Welcome to sailnet. I'd highly recommend you read the thread linked in my signature to get the most out of your time on Sailnet. Also, you really should check the dates on the threads before reviving them.


----------



## artbyjody (Jan 4, 2008)

djodenda said:


> But we're all going to be nice, and welcome Nifty, right?
> 
> David


At least we can forgive him for the Revival as it was not related to BF's almost weekly monthly post to the Solar Thread...

Welcome aboard Nifty


----------



## blt2ski (May 5, 2005)

I can say the same thing about my mid 80's Arcadia, also designed by Tony Castro, as was the sunshine 36/38 depending upon if it had a sugar scoop or not!

Welcome nifty

Marty


----------



## bestfriend (Sep 26, 2006)

blt2ski said:


> I can say the same thing about my mid 80's Arcadia, also designed by Tony Castro, as was the sunshine 36/38 depending upon if it had a sugar scoop or not!
> 
> Welcome nifty
> 
> Marty


Ahh, Tony Castro design. I knew I liked it for a reason.


----------



## TSOJOURNER (Dec 16, 1999)

Dang, i thought this thread was about a chick i used to get freaky with, not a friggen boat


----------



## bestfriend (Sep 26, 2006)

uspirate said:


> Dang, i thought this thread was about a chick i used to get freaky with, not a friggen boat


You used to get freaky with a chick named Tony? Dude....


----------



## TSOJOURNER (Dec 16, 1999)

bestfriend said:


> You used to get freaky with a chick named Tony?

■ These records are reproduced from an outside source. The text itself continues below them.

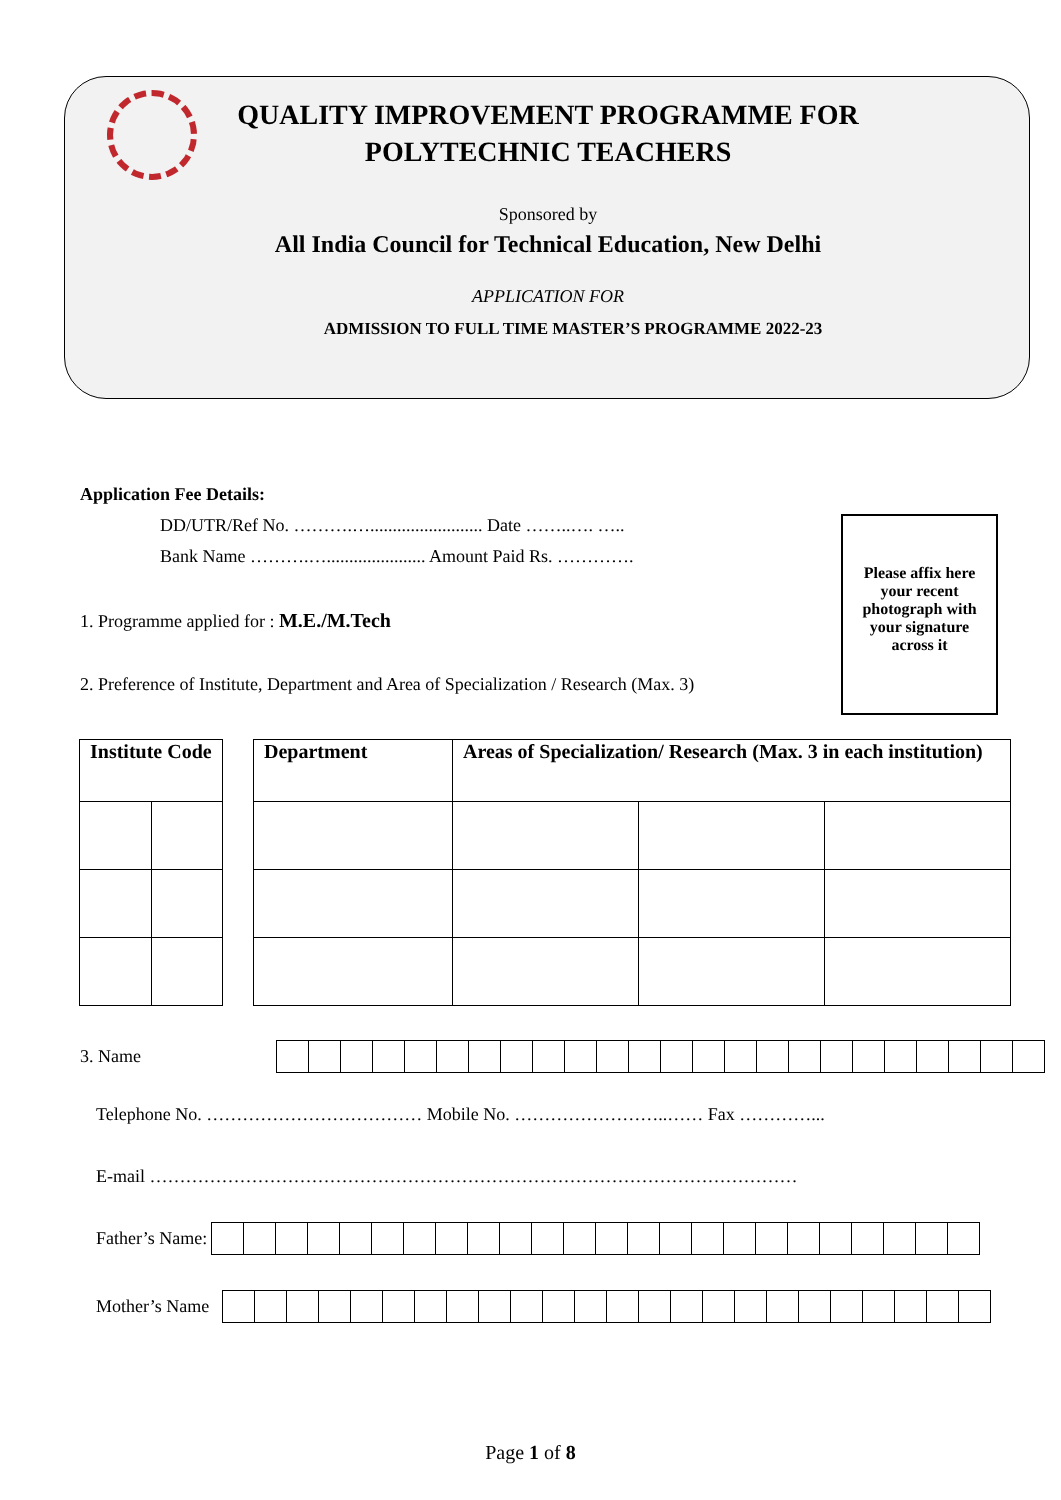QUALITY IMPROVEMENT PROGRAMME FOR
POLYTECHNIC TEACHERS
Sponsored by
All India Council for Technical Education, New Delhi
APPLICATION FOR
ADMISSION TO FULL TIME MASTER’S PROGRAMME 2022-23
Application Fee Details:
DD/UTR/Ref No. ……….…......................... Date ……..…. …..
Bank Name ……….…...................... Amount Paid Rs. ………….
1. Programme applied for : M.E./M.Tech
2. Preference of Institute, Department and Area of Specialization / Research (Max. 3)
Please affix here
your recent
photograph with
your signature
across it
| Institute Code | | | Department | Areas of Specialization/ Research (Max. 3 in each institution) | | |
3. Name
Telephone No. ……………………………… Mobile No. ……………………..…… Fax …………...
E-mail ………………………………………………………………………………………………
Father’s Name:
Mother’s Name
Page 1 of 8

Dude....


 well toni looked like a chick but i was a wondering about the adams apple


----------



## blt2ski (May 5, 2005)

I've seen picks of this Tony, not very pretty!!

Oh Nifty

Don;t worry tooo much about SD, but if you have any questions for him, email him at SD at sailnetmoderatorwannabe dot com!

Marty


----------